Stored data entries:
= = = =

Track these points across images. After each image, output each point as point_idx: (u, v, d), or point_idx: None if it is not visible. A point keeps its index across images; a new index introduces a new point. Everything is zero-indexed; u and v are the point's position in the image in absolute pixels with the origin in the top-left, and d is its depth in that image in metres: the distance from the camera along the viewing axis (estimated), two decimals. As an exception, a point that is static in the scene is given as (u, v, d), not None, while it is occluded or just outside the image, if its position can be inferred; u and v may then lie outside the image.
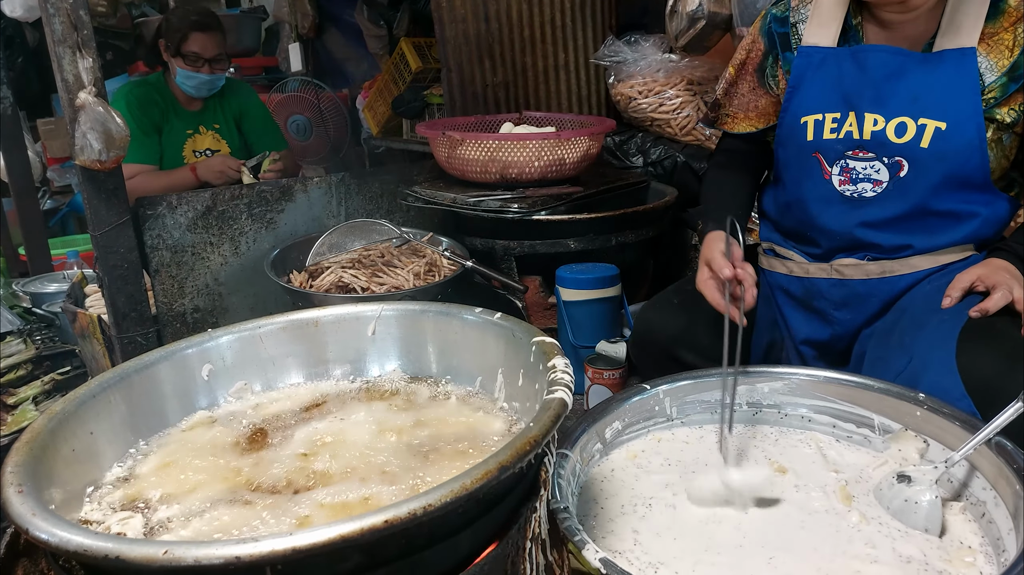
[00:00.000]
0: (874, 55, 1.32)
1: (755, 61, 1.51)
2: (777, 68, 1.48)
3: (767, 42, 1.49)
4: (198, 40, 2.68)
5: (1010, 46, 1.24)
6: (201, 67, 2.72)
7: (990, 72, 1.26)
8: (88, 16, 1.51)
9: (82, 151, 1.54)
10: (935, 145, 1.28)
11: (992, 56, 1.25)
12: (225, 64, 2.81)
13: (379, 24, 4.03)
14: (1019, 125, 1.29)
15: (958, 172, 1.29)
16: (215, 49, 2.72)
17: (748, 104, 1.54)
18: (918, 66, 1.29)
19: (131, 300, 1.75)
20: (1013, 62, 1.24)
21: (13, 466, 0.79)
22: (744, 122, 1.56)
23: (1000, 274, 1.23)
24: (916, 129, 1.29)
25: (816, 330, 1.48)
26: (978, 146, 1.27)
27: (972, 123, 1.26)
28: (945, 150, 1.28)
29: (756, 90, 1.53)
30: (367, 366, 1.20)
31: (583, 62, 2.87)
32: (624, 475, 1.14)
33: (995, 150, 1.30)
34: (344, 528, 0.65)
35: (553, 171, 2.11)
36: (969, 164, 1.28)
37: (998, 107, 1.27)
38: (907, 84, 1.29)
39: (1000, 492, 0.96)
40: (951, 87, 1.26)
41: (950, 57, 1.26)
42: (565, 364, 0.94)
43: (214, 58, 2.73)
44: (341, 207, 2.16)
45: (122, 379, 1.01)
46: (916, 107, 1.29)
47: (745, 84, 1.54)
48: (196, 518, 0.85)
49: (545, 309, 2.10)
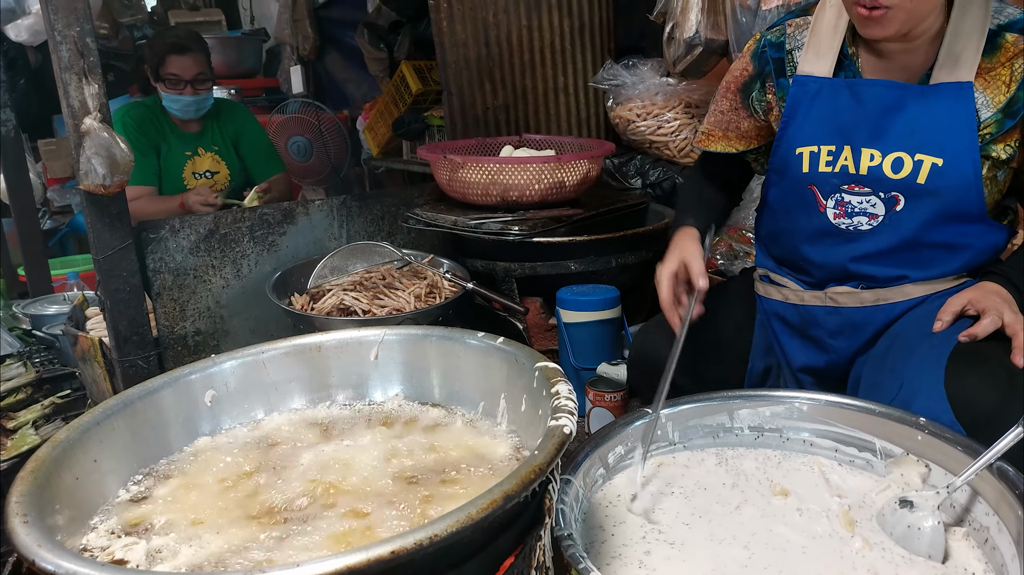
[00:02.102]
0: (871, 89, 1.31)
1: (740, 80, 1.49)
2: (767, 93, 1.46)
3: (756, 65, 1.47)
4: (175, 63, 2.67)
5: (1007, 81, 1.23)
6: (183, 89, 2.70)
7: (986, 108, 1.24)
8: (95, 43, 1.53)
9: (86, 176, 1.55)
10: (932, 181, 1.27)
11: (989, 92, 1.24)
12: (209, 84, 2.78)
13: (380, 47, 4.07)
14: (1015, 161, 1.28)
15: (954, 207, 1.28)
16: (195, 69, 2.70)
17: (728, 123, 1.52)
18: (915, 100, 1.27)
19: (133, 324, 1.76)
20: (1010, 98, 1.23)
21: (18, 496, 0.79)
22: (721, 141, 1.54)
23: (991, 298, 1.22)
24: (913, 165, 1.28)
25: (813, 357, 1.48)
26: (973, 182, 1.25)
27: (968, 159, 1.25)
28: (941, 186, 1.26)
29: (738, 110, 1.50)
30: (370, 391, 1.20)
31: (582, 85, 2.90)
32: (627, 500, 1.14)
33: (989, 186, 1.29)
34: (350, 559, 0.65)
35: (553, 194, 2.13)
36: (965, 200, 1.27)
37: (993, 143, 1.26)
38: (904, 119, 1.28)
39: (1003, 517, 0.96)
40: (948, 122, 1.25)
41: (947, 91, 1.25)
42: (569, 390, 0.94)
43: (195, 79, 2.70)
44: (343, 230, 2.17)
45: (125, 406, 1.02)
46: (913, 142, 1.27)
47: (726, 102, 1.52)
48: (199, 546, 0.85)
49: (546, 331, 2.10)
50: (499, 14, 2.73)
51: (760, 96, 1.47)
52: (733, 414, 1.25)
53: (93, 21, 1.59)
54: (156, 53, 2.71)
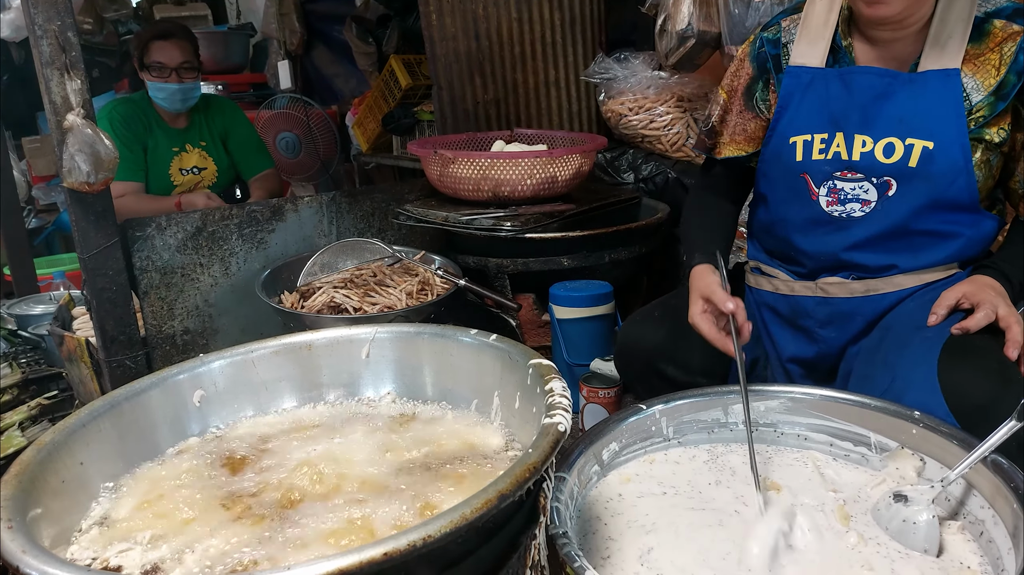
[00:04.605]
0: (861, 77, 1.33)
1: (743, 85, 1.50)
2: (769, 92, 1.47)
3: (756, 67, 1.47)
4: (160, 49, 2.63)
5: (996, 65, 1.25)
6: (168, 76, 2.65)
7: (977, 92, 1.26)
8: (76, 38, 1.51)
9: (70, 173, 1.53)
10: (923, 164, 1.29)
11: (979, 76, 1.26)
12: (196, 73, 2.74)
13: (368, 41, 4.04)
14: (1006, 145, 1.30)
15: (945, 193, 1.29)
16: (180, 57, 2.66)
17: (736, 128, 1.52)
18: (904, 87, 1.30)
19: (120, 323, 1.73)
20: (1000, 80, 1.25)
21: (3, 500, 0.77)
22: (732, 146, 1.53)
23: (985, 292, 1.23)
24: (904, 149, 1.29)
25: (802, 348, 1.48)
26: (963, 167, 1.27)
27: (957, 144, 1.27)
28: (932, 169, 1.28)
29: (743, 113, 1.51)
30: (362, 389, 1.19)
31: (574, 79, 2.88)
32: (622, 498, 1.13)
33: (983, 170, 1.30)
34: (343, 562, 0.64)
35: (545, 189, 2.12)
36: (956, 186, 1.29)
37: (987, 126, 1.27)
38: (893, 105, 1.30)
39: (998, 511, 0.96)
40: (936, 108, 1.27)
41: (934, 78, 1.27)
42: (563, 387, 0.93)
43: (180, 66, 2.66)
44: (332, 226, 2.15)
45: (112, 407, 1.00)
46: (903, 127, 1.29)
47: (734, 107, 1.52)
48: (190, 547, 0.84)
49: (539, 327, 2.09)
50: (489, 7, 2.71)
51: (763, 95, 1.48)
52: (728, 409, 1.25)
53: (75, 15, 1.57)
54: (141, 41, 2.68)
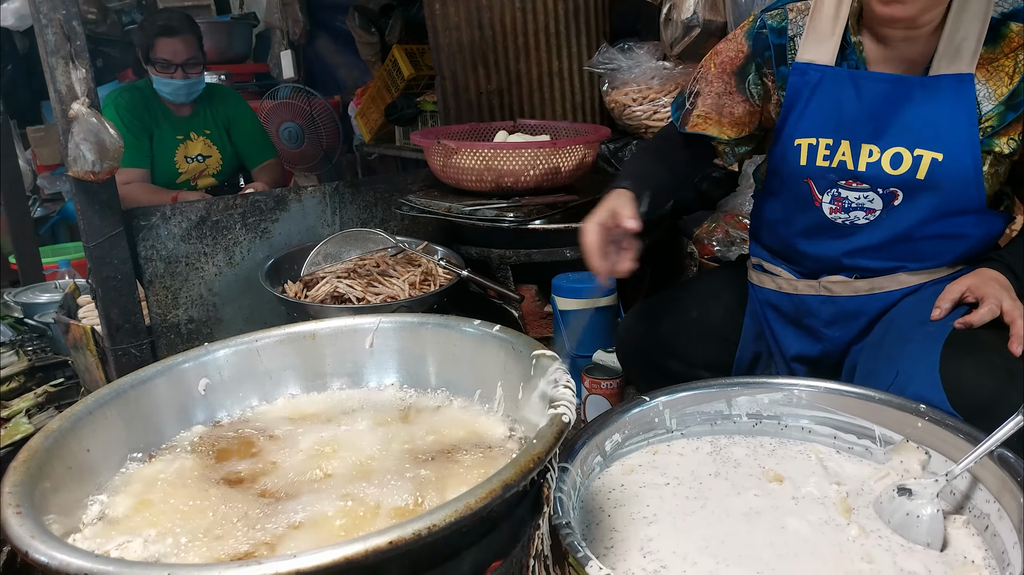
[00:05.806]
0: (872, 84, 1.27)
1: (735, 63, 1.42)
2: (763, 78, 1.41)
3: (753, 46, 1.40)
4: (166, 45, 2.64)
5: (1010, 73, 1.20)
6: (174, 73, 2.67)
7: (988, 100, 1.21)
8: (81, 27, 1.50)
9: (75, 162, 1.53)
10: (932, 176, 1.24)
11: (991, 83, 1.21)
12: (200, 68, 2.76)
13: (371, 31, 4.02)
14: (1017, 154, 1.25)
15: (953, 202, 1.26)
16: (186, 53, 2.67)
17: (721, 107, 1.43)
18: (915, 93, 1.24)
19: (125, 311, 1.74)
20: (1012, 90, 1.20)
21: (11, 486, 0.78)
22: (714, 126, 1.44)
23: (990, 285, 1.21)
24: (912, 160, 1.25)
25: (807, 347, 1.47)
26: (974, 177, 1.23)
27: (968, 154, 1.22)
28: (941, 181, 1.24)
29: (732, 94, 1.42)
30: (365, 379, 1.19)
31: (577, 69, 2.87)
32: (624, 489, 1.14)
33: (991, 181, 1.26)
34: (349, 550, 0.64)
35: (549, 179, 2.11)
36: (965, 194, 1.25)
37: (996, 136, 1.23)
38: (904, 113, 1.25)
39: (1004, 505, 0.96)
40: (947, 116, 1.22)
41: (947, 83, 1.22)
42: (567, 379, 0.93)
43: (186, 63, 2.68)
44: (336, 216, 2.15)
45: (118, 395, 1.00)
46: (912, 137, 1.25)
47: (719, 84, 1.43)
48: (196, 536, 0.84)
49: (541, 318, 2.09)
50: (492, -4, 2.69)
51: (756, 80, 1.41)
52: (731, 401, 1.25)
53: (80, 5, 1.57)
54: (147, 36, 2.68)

= = = =

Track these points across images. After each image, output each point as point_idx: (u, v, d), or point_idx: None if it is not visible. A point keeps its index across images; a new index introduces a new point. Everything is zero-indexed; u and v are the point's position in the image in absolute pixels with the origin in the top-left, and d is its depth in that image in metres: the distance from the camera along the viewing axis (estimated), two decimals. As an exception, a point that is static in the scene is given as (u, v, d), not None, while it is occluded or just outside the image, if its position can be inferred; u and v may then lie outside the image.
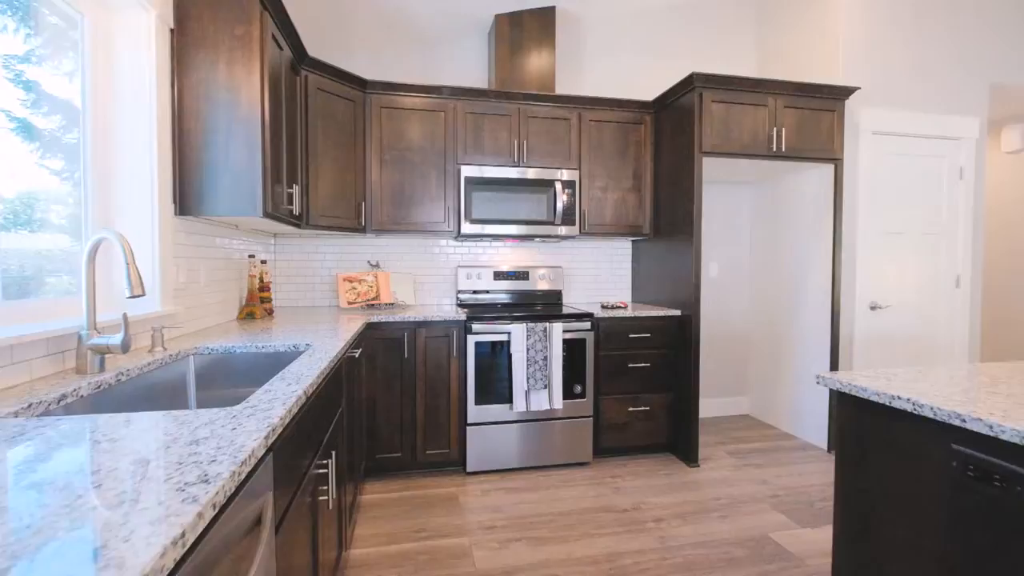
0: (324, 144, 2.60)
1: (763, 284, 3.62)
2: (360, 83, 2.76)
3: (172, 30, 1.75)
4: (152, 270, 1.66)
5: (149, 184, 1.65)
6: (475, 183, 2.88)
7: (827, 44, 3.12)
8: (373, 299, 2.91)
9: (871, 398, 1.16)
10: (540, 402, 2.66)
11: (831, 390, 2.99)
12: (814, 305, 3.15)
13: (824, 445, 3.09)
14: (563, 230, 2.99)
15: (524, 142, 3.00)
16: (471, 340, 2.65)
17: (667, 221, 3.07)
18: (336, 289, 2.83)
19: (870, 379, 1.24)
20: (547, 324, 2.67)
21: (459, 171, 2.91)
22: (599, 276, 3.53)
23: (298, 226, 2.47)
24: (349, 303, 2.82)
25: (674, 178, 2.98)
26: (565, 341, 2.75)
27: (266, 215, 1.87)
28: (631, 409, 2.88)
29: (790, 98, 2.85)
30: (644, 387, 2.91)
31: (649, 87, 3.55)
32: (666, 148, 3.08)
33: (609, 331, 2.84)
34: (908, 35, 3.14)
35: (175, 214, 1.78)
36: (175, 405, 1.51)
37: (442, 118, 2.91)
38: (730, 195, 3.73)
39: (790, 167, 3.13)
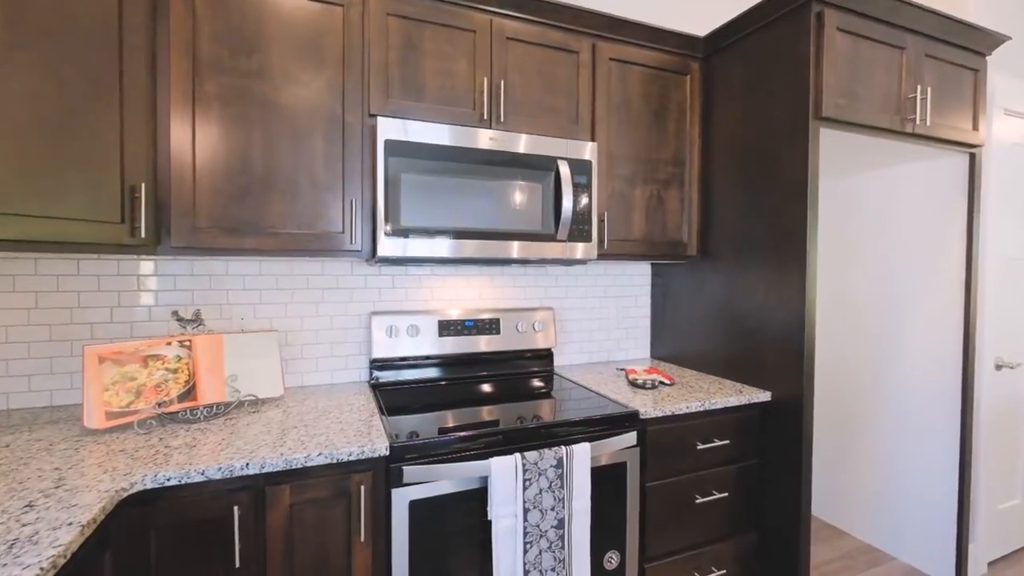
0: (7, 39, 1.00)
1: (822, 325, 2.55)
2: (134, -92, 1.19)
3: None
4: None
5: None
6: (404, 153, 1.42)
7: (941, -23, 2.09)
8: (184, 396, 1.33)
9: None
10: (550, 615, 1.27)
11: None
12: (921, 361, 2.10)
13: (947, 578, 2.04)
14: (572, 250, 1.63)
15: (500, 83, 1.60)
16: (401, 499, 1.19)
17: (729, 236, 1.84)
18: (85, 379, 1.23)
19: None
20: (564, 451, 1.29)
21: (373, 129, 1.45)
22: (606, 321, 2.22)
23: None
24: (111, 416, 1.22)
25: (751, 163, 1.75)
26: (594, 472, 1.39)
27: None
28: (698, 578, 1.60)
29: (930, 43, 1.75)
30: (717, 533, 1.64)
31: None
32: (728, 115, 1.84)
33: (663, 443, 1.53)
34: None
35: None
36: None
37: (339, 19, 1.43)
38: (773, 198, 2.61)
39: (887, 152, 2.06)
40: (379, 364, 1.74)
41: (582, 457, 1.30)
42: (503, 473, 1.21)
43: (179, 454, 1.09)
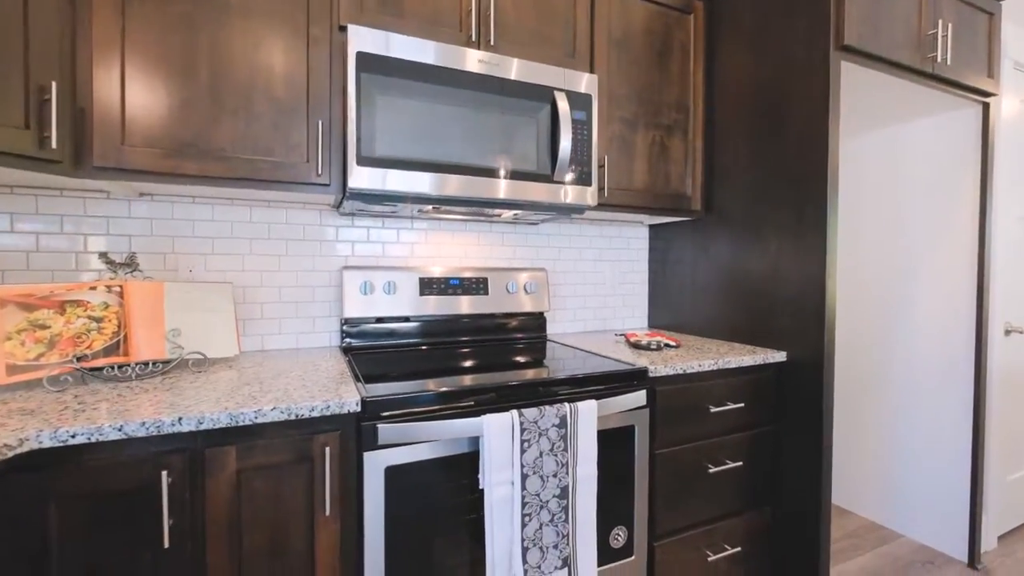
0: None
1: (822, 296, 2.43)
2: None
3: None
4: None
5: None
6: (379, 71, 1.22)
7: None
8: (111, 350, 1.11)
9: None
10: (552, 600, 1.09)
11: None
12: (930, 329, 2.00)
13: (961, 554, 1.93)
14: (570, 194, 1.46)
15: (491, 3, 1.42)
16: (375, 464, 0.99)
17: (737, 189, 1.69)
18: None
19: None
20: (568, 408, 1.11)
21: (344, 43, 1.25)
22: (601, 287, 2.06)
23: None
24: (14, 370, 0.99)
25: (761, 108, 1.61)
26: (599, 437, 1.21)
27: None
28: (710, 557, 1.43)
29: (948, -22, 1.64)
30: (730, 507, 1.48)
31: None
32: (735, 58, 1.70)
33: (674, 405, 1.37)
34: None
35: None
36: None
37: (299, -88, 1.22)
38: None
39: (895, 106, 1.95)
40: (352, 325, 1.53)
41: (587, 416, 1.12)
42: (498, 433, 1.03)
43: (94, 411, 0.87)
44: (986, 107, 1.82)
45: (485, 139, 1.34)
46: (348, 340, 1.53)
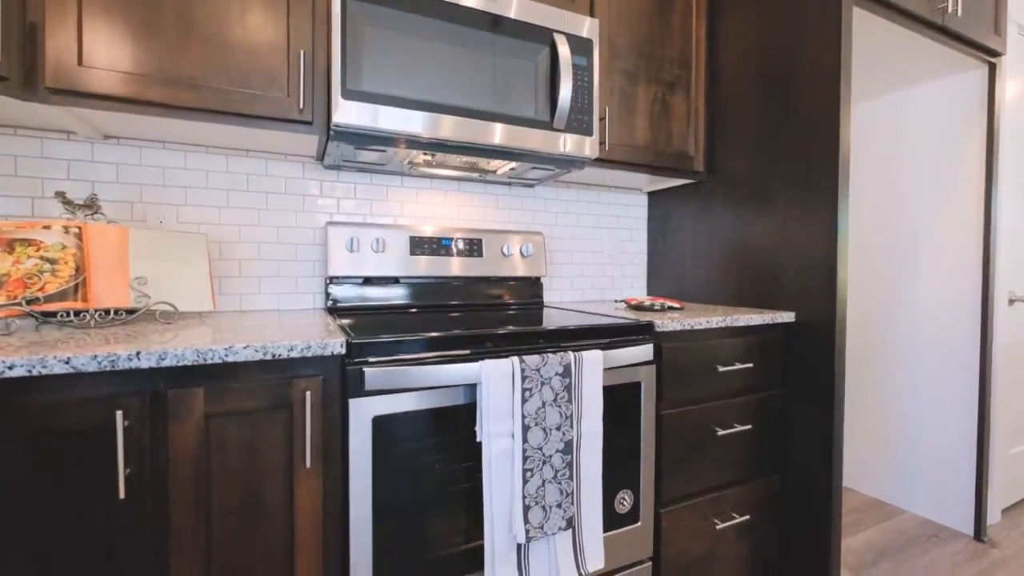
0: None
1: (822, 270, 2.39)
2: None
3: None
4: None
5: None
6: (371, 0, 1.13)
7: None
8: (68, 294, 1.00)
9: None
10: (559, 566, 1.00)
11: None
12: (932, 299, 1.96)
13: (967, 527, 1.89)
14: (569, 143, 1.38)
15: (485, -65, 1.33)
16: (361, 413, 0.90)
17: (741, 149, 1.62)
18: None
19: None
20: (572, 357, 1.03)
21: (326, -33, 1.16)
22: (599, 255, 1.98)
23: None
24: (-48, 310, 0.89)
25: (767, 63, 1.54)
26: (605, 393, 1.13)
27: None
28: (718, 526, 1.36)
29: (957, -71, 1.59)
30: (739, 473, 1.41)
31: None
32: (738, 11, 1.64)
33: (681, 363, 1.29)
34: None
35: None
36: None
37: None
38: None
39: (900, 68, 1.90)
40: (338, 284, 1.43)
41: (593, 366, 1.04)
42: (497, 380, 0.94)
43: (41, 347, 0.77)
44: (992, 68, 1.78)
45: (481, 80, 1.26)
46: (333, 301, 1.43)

= = = =

BRIEF: Start with the line above containing "34: (344, 528, 0.65)" and end with the line containing "54: (156, 53, 2.71)". Set down that stretch exactly, without any pictures.

TASK SOLUTION:
34: (344, 528, 0.65)
35: (553, 171, 2.11)
36: (969, 164, 1.28)
37: (998, 107, 1.27)
38: (907, 84, 1.29)
39: (1000, 492, 0.96)
40: (951, 87, 1.26)
41: (950, 57, 1.26)
42: (565, 364, 0.94)
43: (214, 58, 2.73)
44: (341, 207, 2.16)
45: (122, 379, 1.01)
46: (916, 107, 1.29)
47: (745, 84, 1.54)
48: (196, 518, 0.85)
49: (545, 309, 2.10)
[00:02.102]
0: (871, 89, 1.31)
1: (740, 80, 1.49)
2: (767, 93, 1.46)
3: (756, 65, 1.47)
4: (175, 63, 2.67)
5: (1007, 81, 1.23)
6: (183, 89, 2.70)
7: (986, 108, 1.24)
8: (95, 43, 1.53)
9: (86, 176, 1.55)
10: (932, 181, 1.27)
11: (989, 92, 1.24)
12: (209, 84, 2.78)
13: (380, 47, 4.07)
14: (1015, 161, 1.28)
15: (954, 207, 1.28)
16: (195, 69, 2.70)
17: (728, 123, 1.52)
18: (915, 100, 1.27)
19: (133, 324, 1.76)
20: (1010, 98, 1.23)
21: (18, 496, 0.79)
22: (721, 141, 1.54)
23: (991, 298, 1.22)
24: (913, 165, 1.28)
25: (813, 357, 1.48)
26: (973, 182, 1.25)
27: (968, 159, 1.25)
28: (941, 186, 1.26)
29: (738, 110, 1.50)
30: (370, 391, 1.20)
31: (582, 85, 2.90)
32: (627, 500, 1.14)
33: (989, 186, 1.29)
34: (350, 559, 0.65)
35: (553, 194, 2.13)
36: (965, 200, 1.27)
37: (993, 143, 1.26)
38: (904, 119, 1.28)
39: (1003, 517, 0.96)
40: (948, 122, 1.25)
41: (947, 91, 1.25)
42: (569, 390, 0.94)
43: (195, 79, 2.70)
44: (343, 230, 2.17)
45: (125, 406, 1.02)
46: (913, 142, 1.27)
47: (726, 102, 1.52)
48: (199, 546, 0.85)
49: (546, 331, 2.10)
50: (499, 14, 2.73)
51: (760, 96, 1.47)
52: (733, 414, 1.25)
53: (93, 21, 1.59)
54: (156, 53, 2.71)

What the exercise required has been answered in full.